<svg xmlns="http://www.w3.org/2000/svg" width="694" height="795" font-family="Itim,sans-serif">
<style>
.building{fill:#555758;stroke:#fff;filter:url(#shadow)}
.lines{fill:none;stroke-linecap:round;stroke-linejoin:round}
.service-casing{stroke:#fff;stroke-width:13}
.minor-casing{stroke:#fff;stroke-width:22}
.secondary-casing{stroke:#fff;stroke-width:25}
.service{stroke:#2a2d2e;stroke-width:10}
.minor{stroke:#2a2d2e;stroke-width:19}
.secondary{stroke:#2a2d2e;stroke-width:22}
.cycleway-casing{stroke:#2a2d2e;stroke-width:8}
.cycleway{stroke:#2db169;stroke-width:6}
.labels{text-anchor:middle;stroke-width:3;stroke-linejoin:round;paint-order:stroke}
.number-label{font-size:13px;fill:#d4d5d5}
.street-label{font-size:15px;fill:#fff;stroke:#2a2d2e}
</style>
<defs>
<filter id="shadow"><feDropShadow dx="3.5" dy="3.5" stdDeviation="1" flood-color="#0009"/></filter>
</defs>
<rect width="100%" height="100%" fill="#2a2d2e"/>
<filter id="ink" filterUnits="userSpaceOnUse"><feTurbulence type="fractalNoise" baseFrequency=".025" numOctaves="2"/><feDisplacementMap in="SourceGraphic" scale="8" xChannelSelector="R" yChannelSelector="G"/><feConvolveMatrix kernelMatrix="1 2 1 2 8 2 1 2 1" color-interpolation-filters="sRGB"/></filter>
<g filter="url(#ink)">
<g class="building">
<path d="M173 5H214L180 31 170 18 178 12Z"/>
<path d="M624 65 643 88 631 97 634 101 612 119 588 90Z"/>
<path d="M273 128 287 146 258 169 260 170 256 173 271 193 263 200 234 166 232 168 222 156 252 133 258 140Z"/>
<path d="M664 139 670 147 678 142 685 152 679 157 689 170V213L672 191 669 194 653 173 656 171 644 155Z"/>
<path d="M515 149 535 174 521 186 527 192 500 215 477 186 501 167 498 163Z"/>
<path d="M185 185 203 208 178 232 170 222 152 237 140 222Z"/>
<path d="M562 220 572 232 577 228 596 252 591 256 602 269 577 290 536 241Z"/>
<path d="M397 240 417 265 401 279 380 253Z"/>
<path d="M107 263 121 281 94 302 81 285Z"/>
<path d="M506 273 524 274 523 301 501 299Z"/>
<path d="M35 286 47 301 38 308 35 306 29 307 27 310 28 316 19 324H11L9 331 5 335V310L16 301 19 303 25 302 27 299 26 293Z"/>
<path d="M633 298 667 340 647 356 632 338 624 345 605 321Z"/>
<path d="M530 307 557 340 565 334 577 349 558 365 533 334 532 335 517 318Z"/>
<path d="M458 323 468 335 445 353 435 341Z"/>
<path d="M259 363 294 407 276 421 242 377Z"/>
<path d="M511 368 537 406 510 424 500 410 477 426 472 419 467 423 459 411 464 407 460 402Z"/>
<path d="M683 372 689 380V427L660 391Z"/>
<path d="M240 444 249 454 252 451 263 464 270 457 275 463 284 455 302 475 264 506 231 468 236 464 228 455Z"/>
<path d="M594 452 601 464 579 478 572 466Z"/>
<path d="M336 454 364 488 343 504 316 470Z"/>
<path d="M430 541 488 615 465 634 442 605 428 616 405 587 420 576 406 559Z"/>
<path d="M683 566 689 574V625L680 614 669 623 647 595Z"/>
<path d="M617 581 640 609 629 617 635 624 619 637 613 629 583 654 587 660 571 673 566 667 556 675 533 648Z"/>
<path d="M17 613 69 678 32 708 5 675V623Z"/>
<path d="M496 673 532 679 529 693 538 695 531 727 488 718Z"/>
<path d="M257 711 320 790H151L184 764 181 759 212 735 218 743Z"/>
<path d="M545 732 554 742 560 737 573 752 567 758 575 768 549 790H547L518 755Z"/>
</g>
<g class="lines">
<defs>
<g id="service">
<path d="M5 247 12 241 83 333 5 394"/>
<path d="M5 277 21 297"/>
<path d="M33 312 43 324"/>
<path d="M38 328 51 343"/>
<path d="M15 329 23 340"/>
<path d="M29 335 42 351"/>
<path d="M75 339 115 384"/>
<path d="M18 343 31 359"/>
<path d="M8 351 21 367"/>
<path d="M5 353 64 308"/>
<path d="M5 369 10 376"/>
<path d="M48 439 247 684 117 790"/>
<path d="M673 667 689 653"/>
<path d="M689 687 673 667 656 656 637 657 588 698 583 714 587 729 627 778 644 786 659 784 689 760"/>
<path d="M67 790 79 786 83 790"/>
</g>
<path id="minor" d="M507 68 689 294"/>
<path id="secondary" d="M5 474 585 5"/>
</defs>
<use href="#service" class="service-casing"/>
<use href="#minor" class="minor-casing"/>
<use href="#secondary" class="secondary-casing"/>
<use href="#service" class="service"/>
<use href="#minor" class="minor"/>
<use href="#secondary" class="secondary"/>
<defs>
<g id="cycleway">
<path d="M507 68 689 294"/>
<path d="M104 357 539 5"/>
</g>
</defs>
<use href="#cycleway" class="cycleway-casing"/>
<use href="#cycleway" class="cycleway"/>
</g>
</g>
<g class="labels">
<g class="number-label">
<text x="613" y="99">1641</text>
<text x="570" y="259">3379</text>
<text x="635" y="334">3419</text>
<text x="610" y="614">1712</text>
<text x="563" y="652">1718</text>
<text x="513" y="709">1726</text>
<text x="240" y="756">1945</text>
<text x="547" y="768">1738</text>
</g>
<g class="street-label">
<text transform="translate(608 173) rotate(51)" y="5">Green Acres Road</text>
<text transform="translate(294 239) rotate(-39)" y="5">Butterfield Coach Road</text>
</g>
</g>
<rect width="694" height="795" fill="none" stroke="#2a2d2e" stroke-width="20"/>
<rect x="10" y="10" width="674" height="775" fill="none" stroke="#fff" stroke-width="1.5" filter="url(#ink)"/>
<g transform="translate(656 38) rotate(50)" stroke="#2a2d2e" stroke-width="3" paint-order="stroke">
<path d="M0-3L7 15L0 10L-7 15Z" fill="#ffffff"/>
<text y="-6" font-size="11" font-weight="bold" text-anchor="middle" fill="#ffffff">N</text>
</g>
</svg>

WHAT NEEDS TO BE DONE:
Output each of the records exactly as it stands above.

SOLUTION FOR THIS EXERCISE:
<svg xmlns="http://www.w3.org/2000/svg" width="694" height="795" font-family="Itim,sans-serif">
<style>
.building{fill:#555758;stroke:#fff;filter:url(#shadow)}
.lines{fill:none;stroke-linecap:round;stroke-linejoin:round}
.service-casing{stroke:#fff;stroke-width:13}
.minor-casing{stroke:#fff;stroke-width:22}
.secondary-casing{stroke:#fff;stroke-width:25}
.service{stroke:#2a2d2e;stroke-width:10}
.minor{stroke:#2a2d2e;stroke-width:19}
.secondary{stroke:#2a2d2e;stroke-width:22}
.cycleway-casing{stroke:#2a2d2e;stroke-width:8}
.cycleway{stroke:#2db169;stroke-width:6}
.labels{text-anchor:middle;stroke-width:3;stroke-linejoin:round;paint-order:stroke}
.number-label{font-size:13px;fill:#d4d5d5}
.street-label{font-size:15px;fill:#fff;stroke:#2a2d2e}
</style>
<defs>
<filter id="shadow"><feDropShadow dx="3.5" dy="3.5" stdDeviation="1" flood-color="#0009"/></filter>
</defs>
<rect width="100%" height="100%" fill="#2a2d2e"/>
<filter id="ink" filterUnits="userSpaceOnUse"><feTurbulence type="fractalNoise" baseFrequency=".025" numOctaves="2"/><feDisplacementMap in="SourceGraphic" scale="8" xChannelSelector="R" yChannelSelector="G"/><feConvolveMatrix kernelMatrix="1 2 1 2 8 2 1 2 1" color-interpolation-filters="sRGB"/></filter>
<g filter="url(#ink)">
<g class="building">
<path d="M173 5H214L180 31 170 18 178 12Z"/>
<path d="M624 65 643 88 631 97 634 101 612 119 588 90Z"/>
<path d="M273 128 287 146 258 169 260 170 256 173 271 193 263 200 234 166 232 168 222 156 252 133 258 140Z"/>
<path d="M664 139 670 147 678 142 685 152 679 157 689 170V213L672 191 669 194 653 173 656 171 644 155Z"/>
<path d="M515 149 535 174 521 186 527 192 500 215 477 186 501 167 498 163Z"/>
<path d="M185 185 203 208 178 232 170 222 152 237 140 222Z"/>
<path d="M562 220 572 232 577 228 596 252 591 256 602 269 577 290 536 241Z"/>
<path d="M397 240 417 265 401 279 380 253Z"/>
<path d="M107 263 121 281 94 302 81 285Z"/>
<path d="M506 273 524 274 523 301 501 299Z"/>
<path d="M35 286 47 301 38 308 35 306 29 307 27 310 28 316 19 324H11L9 331 5 335V310L16 301 19 303 25 302 27 299 26 293Z"/>
<path d="M633 298 667 340 647 356 632 338 624 345 605 321Z"/>
<path d="M530 307 557 340 565 334 577 349 558 365 533 334 532 335 517 318Z"/>
<path d="M458 323 468 335 445 353 435 341Z"/>
<path d="M259 363 294 407 276 421 242 377Z"/>
<path d="M511 368 537 406 510 424 500 410 477 426 472 419 467 423 459 411 464 407 460 402Z"/>
<path d="M683 372 689 380V427L660 391Z"/>
<path d="M240 444 249 454 252 451 263 464 270 457 275 463 284 455 302 475 264 506 231 468 236 464 228 455Z"/>
<path d="M594 452 601 464 579 478 572 466Z"/>
<path d="M336 454 364 488 343 504 316 470Z"/>
<path d="M430 541 488 615 465 634 442 605 428 616 405 587 420 576 406 559Z"/>
<path d="M683 566 689 574V625L680 614 669 623 647 595Z"/>
<path d="M617 581 640 609 629 617 635 624 619 637 613 629 583 654 587 660 571 673 566 667 556 675 533 648Z"/>
<path d="M17 613 69 678 32 708 5 675V623Z"/>
<path d="M496 673 532 679 529 693 538 695 531 727 488 718Z"/>
<path d="M257 711 320 790H151L184 764 181 759 212 735 218 743Z"/>
<path d="M545 732 554 742 560 737 573 752 567 758 575 768 549 790H547L518 755Z"/>
</g>
<g class="lines">
<defs>
<g id="service">
<path d="M5 247 12 241 83 333 5 394"/>
<path d="M5 277 21 297"/>
<path d="M33 312 43 324"/>
<path d="M38 328 51 343"/>
<path d="M15 329 23 340"/>
<path d="M29 335 42 351"/>
<path d="M75 339 115 384"/>
<path d="M18 343 31 359"/>
<path d="M8 351 21 367"/>
<path d="M5 353 64 308"/>
<path d="M5 369 10 376"/>
<path d="M48 439 247 684 117 790"/>
<path d="M673 667 689 653"/>
<path d="M689 687 673 667 656 656 637 657 588 698 583 714 587 729 627 778 644 786 659 784 689 760"/>
<path d="M67 790 79 786 83 790"/>
</g>
<path id="minor" d="M507 68 689 294"/>
<path id="secondary" d="M5 474 585 5"/>
</defs>
<use href="#service" class="service-casing"/>
<use href="#minor" class="minor-casing"/>
<use href="#secondary" class="secondary-casing"/>
<use href="#service" class="service"/>
<use href="#minor" class="minor"/>
<use href="#secondary" class="secondary"/>
<defs>
<g id="cycleway">
<path d="M507 68 689 294"/>
<path d="M104 357 539 5"/>
</g>
</defs>
<use href="#cycleway" class="cycleway-casing"/>
<use href="#cycleway" class="cycleway"/>
</g>
</g>
<g class="labels">
<g class="number-label">
<text x="613" y="99">1641</text>
<text x="570" y="259">3379</text>
<text x="635" y="334">3419</text>
<text x="610" y="614">1712</text>
<text x="563" y="652">1718</text>
<text x="513" y="709">1726</text>
<text x="240" y="756">1945</text>
<text x="547" y="768">1738</text>
</g>
<g class="street-label">
<text transform="translate(608 173) rotate(51)" y="5">Green Acres Road</text>
<text transform="translate(294 239) rotate(-39)" y="5">Butterfield Coach Road</text>
</g>
</g>
<rect width="694" height="795" fill="none" stroke="#2a2d2e" stroke-width="20"/>
<rect x="10" y="10" width="674" height="775" fill="none" stroke="#fff" stroke-width="1.5" filter="url(#ink)"/>
<g transform="translate(656 38) rotate(50)" stroke="#2a2d2e" stroke-width="3" paint-order="stroke">
<path d="M0-3L7 15L0 10L-7 15Z" fill="#ffffff"/>
<text y="-6" font-size="11" font-weight="bold" text-anchor="middle" fill="#ffffff">N</text>
</g>
</svg>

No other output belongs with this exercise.